I’ve never paid too much attention to smoked salmon. The supermarket smoked salmon should take the blame for it – industrialized production, and, possibly, freezing and thawing, have made this unique fish suitable only for residing in boring sandwiches.
A few months ago I went to the Minzar pub. I was in a mood for vodka and a simple side dish to accompany it, and Gravlax served with a Pretzel and sour cream seemed appropriate. I wasn’t expecting much of the Gravlax, and I was blown away: The salmon, crossway sliced, had a flexible texture (not a rubbery one), full flavor and, most of all, a rich, open sea aroma. It was exceptional, a true proper use of a fine raw material.
I was also as surprised when I found out that making it is a pretty simple task.
Gravlax is basically salmon cured in salt, sugar and dill.
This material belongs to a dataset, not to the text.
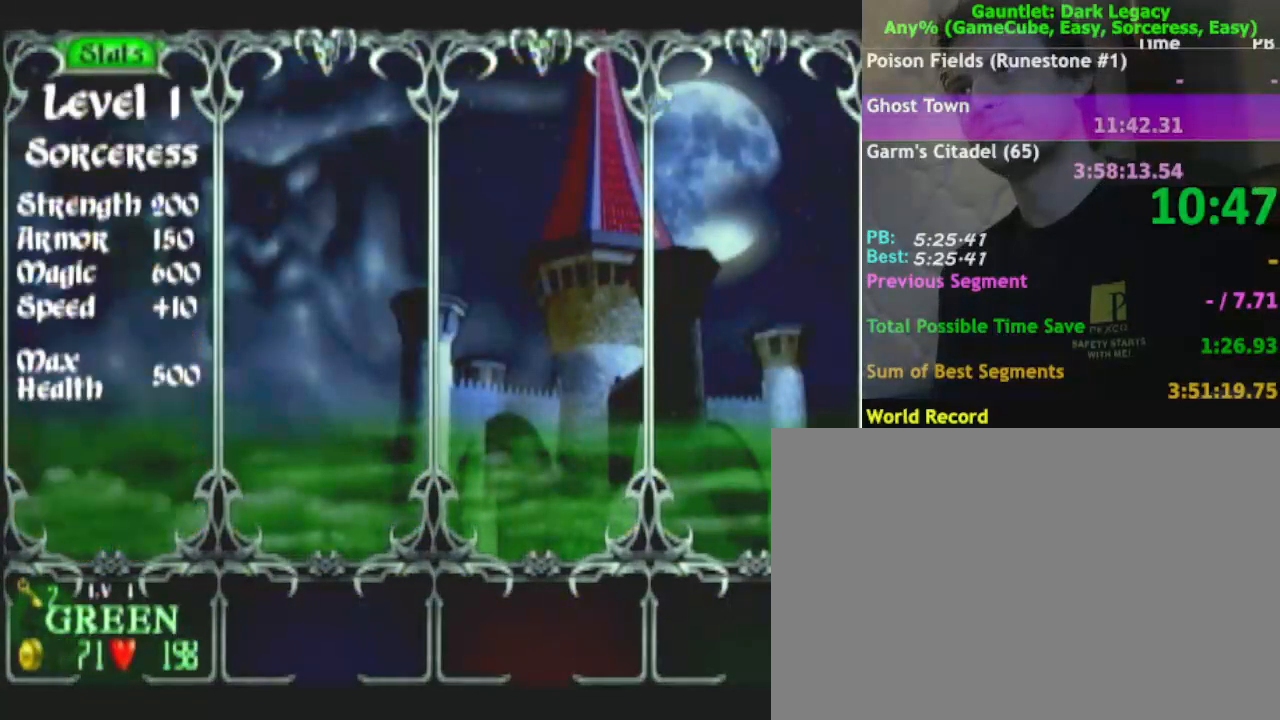
{"buttons": [], "left_stick": "center", "right_stick": "center", "events": [[50, "A", "up"], [217, "A", "down"], [267, "A", "up"]]}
You can add spices to the curing, and some recommend alcohol (such as vodka, aquavit or schnapps). I’ve only added some ground black pepper. Cure the raw salmon for 48 hours and you have Gravlax, as simple as that.
This is how I prepared my Gravlax:
650 gr of salmon fillet, deboned
4 Tablespoons of sugar (I used organic cane sugar)
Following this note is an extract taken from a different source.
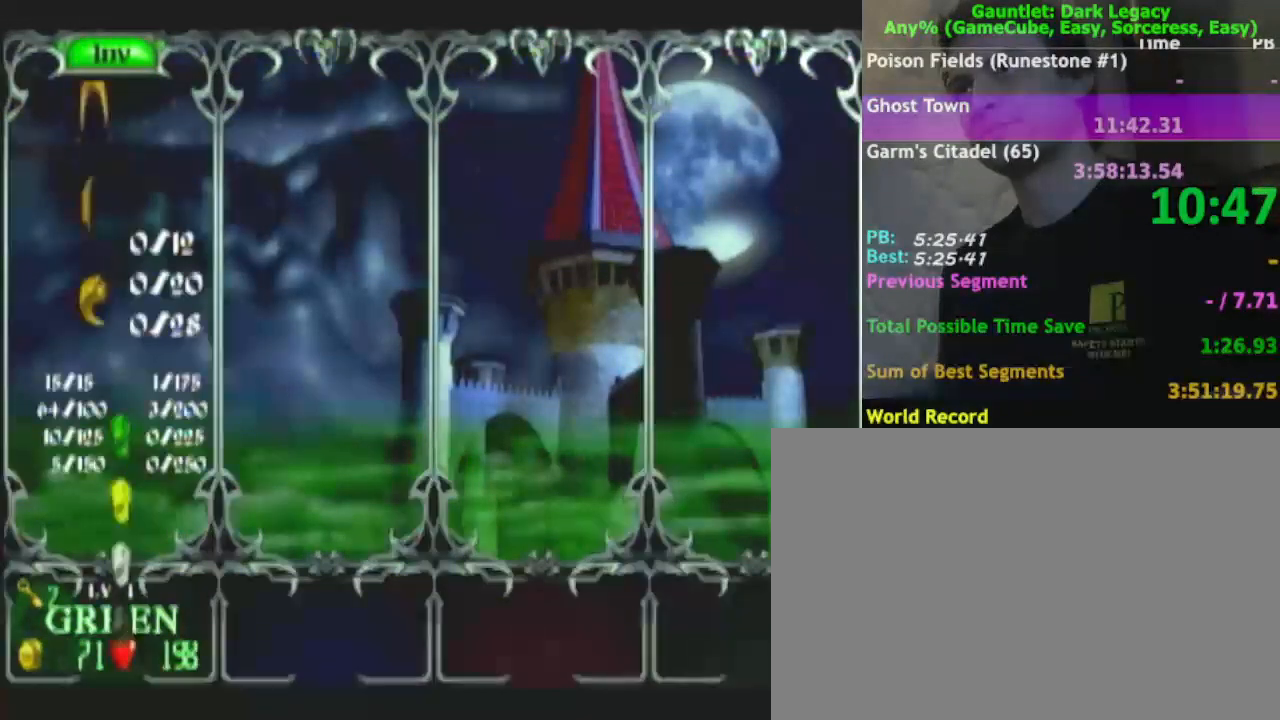
{"buttons": [], "left_stick": "center", "right_stick": "center", "events": [[450, "A", "down"], [500, "A", "up"]]}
4 Tablespoons of coarse salt
1 Tablespoon of ground black pepper
Fresh dill (enough to cover the salmon)
Wash and lay salmon in a bowl adequately large, flesh side up. Mix dry ingredients and spread over the salmon’s flesh (If you want to add spices or alcohol, this is the time). Crush dill stems to extract flavor and slice dill coarsely. Cover the salmon with dill, and then with a plastic wrap.
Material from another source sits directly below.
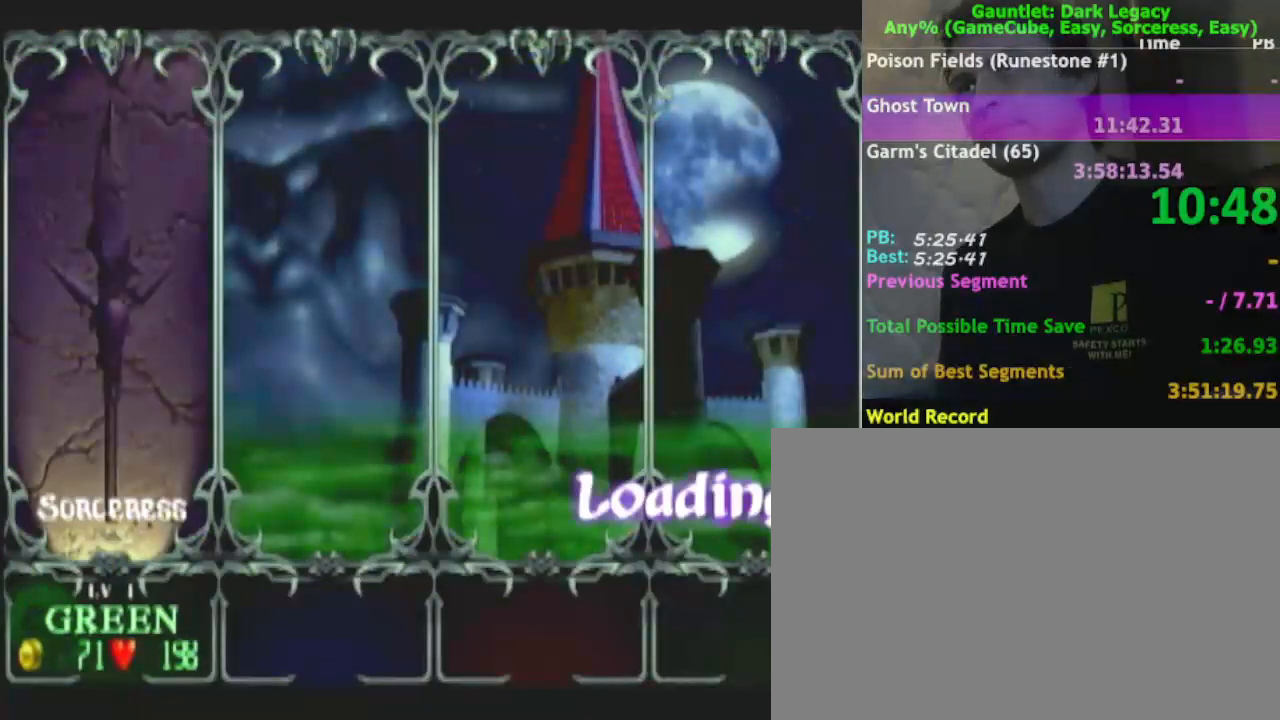
{"buttons": [], "left_stick": "center", "right_stick": "center", "events": [[417, "A", "down"], [467, "A", "up"]]}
Use weights to create pressure on the wrapped salmon (I used a bowl filled with water) and refrigerate.
After 48 hours
Remove plastic wrapper and dill. A lot of water is extracted from the salmon during the curing process, so it should be drained. Then, using paper towels, clean the salmon from any trace of salt / sugar left.
Using a sharp knife, slice finely and serve.
It was fantastic with some danish cream cheese on an earthy rye bread.
A note on the ingredients
In this method of preparation the salmon, as a raw material, is completely in light, with no cooking or flavoring to overshadow it’s natural flavor. This means you should use the freshest salmon you can possibly get. If you don’t go fishing regularly in the Northern Atlantic, you should check and see on which days fresh fish arrive to your local fish store and buy your salmon then.
Unfortunately, as far as I know, you can’t find raw wild salmon in Israel, only industrially farmed salmon. If you get your hands on one of these, your’e probably in for a treat.